- HIPSWAY Ask The Lord (Mercury)
- Week Ending 31st May 1986
- 1 Week At #1
The rapid changeover at the top of my personal charts continued, with Hipsway’s second #1 coming just weeks after The Honeythief had ruled for a fortnight. In the meantime, no fewer than four records had each spent 7 days at the summit; that sequence would be extended with Ask The Lord.
This is another 1986 #1 which packs a punch, in this case not just with the music but the hard-hitting lyrics. Remarkably, this is the same band who gave us the sultry innuendo of The Honeythief; Ask The Lord adheres to a “it’s grim up North” template, of poverty and hardship, of devout religious belief and the spectre of drug addiction.
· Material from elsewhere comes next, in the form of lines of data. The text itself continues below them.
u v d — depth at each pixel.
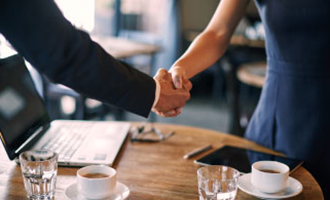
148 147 1.53
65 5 4.09
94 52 1.10
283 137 1.54
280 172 1.18
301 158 1.50
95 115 3.81
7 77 1.44
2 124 1.31
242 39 5.30
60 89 3.55
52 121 1.75
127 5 6.07
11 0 0.99
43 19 1.02
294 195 1.12
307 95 1.48
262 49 5.50
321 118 1.47
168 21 5.90
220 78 5.79
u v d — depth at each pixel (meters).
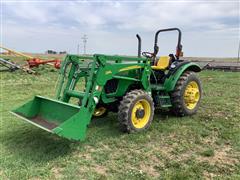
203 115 6.50
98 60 4.70
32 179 3.61
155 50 6.65
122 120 5.08
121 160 4.16
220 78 13.74
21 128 5.54
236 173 3.75
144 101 5.32
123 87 5.42
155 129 5.47
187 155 4.33
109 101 5.29
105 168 3.91
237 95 8.92
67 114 4.64
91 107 4.53
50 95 9.15
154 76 6.23
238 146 4.63
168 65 6.28
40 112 5.11
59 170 3.85
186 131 5.38
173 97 6.21
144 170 3.86
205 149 4.54
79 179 3.61
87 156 4.29
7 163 3.99
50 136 5.08
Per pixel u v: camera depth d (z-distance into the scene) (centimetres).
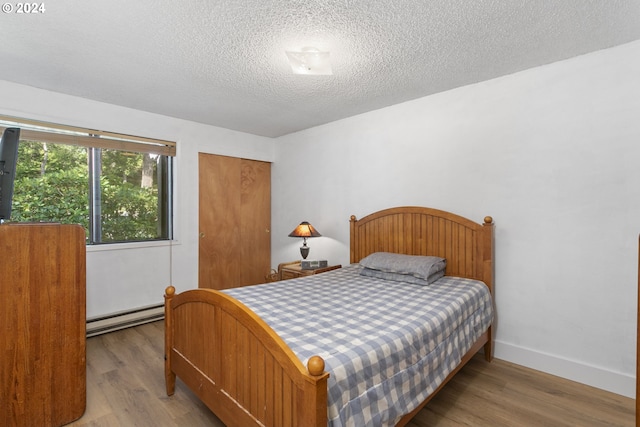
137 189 344
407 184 306
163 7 163
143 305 334
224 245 407
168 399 196
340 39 194
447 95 278
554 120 226
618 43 200
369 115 336
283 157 441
When singer Skin rages against the injustice of it all, repeating his mantra of “black money pays for suffering, I don’t need it…I don’t need it”, you believe him. There’s a power to the track beyond the mere music itself, although the soaring middle-eight nevertheless takes the breath away. There’s a similarity to another fine band from the North, The Kane Gang (Northern England in their case) and their early 1985 single Gun Law; not least the use of Biblical/Wild West samples and imagery to add some extra atmosphere.
The mix of Ask The Lord which was charting in 1986 was technically a remix rather than a straight re-issue, entitled “A New Version”. However, I’d bought the Hipsway album on release in April and was still hammering that tape when Ask The Lord was put out again. Hence its rapid ascent to #1, blasting its way past Blancmange and cementing the band as my favourite act of the moment, even though I hardly knew what this “New Version” sounded like (thanks to the 2CD Deluxe Edition of Hipsway from a couple of years ago, the answer is…pretty similar, just a bit smoother and chart-friendly…even if it still failed to crack the Top 40!).
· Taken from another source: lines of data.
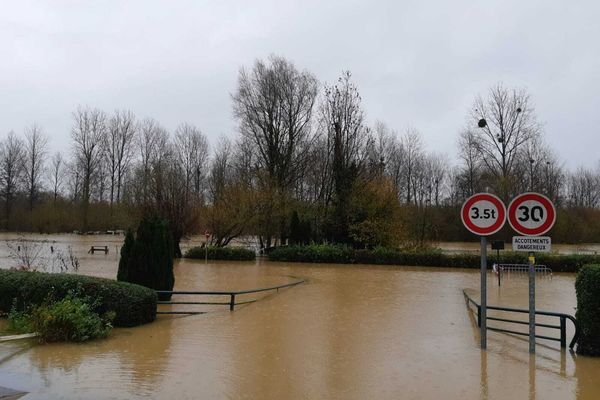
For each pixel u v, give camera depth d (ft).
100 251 112.47
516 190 153.38
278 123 129.59
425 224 122.42
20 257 69.67
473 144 160.97
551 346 26.12
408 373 20.76
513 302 44.88
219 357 23.06
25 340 25.23
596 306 23.38
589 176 237.66
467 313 37.70
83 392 17.40
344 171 106.22
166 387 18.25
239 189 109.60
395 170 196.54
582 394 17.99
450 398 17.54
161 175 106.11
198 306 40.04
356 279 65.00
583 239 179.93
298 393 17.93
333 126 117.91
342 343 26.58
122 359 22.26
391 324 32.53
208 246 103.40
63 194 241.35
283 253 95.66
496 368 21.56
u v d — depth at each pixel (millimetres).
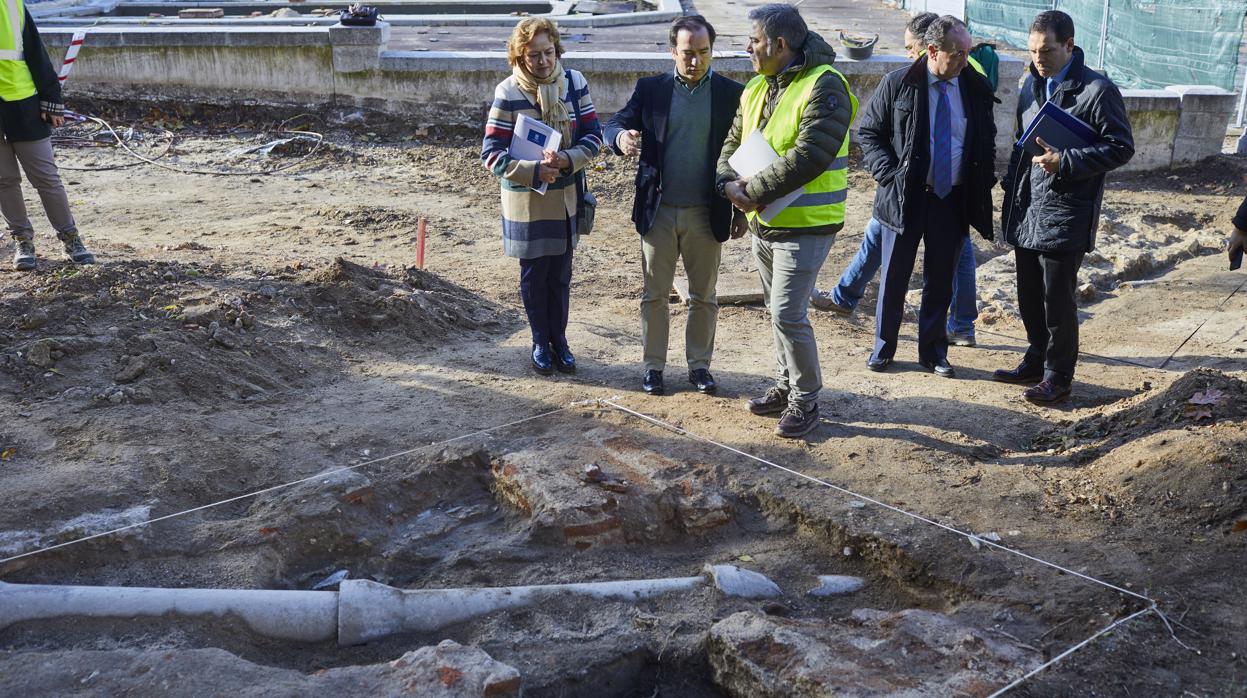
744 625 3500
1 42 6191
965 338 7086
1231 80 12875
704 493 4488
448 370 5984
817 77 4574
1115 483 4438
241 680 3131
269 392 5484
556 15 20891
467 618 3695
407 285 7031
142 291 6152
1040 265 5770
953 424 5344
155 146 12750
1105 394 5980
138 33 13430
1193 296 8328
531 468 4617
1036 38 5301
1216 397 4848
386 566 4203
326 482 4418
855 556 4160
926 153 5816
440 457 4777
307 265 7223
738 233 5414
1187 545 3938
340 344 6176
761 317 7367
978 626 3537
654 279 5539
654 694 3520
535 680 3361
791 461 4836
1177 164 12664
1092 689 3141
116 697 3051
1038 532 4121
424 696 3062
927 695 3076
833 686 3119
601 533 4242
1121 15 14891
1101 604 3580
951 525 4180
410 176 11906
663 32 19344
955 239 6008
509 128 5449
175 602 3590
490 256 8805
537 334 5891
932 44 5555
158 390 5215
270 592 3670
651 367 5719
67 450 4598
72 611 3537
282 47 13398
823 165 4562
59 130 13102
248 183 11391
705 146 5262
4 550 3787
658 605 3812
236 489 4492
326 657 3543
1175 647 3336
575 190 5703
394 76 13406
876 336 6359
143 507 4164
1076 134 5168
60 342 5438
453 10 22109
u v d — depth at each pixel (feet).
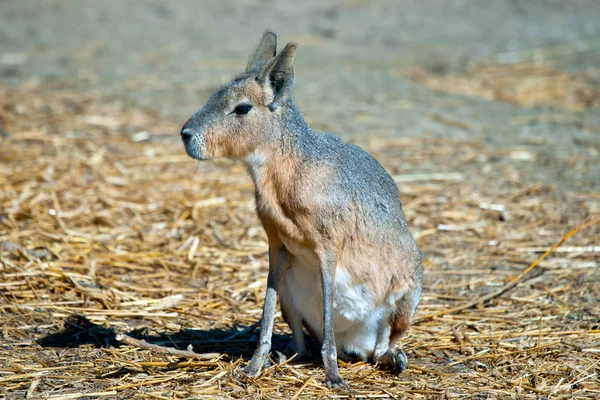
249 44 116.16
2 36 117.80
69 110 85.05
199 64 104.99
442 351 42.63
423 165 73.20
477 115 89.66
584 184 68.74
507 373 39.58
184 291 49.90
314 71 103.45
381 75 104.22
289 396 36.47
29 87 93.09
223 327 45.57
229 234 58.85
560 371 39.68
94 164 70.18
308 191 37.55
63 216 59.36
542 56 115.55
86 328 44.34
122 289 49.57
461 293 50.49
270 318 39.47
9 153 71.20
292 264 40.27
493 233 59.52
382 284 40.01
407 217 62.18
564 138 81.71
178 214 61.62
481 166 73.36
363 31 127.65
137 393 36.29
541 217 62.03
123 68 102.58
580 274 52.60
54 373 38.24
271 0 143.84
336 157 39.06
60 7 137.18
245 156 38.65
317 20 132.57
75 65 103.60
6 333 42.88
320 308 40.37
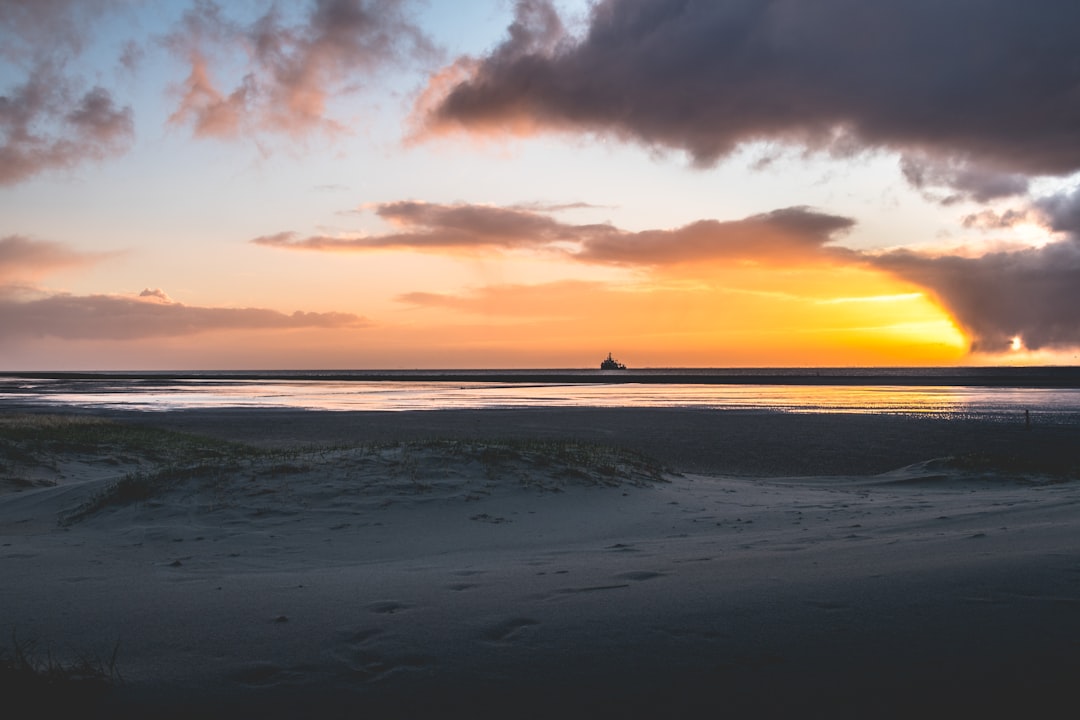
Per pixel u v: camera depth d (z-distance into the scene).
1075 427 38.00
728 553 7.11
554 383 139.38
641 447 29.02
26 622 4.86
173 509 10.91
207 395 86.06
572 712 3.20
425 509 11.12
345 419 45.28
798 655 3.71
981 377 167.25
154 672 3.81
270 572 7.15
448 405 62.16
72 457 19.56
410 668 3.76
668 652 3.83
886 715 3.06
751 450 28.06
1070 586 4.54
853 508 11.95
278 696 3.46
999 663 3.48
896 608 4.32
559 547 8.82
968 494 14.44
The best mix of Ask The Lord, in my humble opinion, remains the original extended version (and the one which was included on the cassette and first CD pressing of Hipsway as one of the bonus tracks).
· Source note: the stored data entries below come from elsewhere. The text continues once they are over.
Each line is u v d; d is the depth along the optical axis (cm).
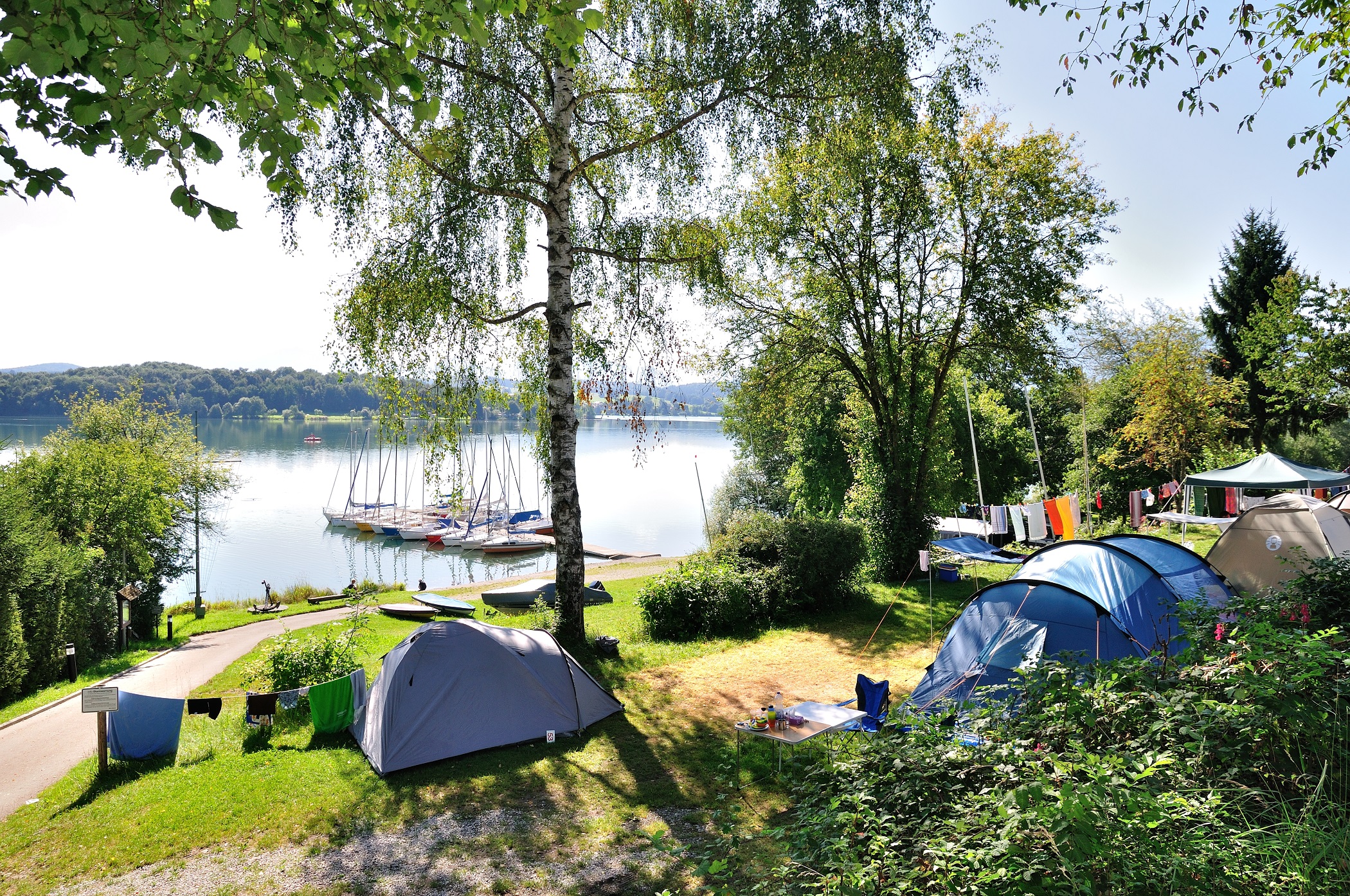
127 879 688
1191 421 2703
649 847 711
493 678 1001
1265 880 304
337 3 405
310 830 768
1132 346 3450
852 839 391
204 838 757
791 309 2234
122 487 2889
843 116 1338
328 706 1042
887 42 1270
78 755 1085
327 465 9800
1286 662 396
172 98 368
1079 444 3681
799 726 857
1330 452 3334
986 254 2019
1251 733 376
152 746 972
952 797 389
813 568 1770
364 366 1246
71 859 730
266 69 372
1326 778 365
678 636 1575
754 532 1856
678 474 10506
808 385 2353
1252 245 3297
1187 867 301
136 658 2008
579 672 1085
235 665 1661
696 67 1200
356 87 424
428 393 1309
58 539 2248
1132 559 1012
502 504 6500
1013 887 304
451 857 706
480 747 959
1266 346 2680
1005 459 3691
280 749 1004
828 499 3045
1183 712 399
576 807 806
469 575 3925
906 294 2130
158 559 3206
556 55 1209
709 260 1345
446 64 1108
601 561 4138
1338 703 389
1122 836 307
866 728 859
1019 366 2081
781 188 1947
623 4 1208
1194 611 568
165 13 334
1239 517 1357
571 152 1311
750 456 4069
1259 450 3228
Unfortunately, the lack of chart success for the band beyond The Honeythief would eventually lead to the departure of Johnny McElhone (formerly of Altered Images) to form Texas with Sharleen Spiteri, and Hipsway’s demise followed in 1989 after a unloved second album without McElhone.
Their final chart entry on my own Top 40 would be Long White Car (#13 in August 1986), a pleasant but somewhat meandering ballad from the self-titled album, which was its final UK single.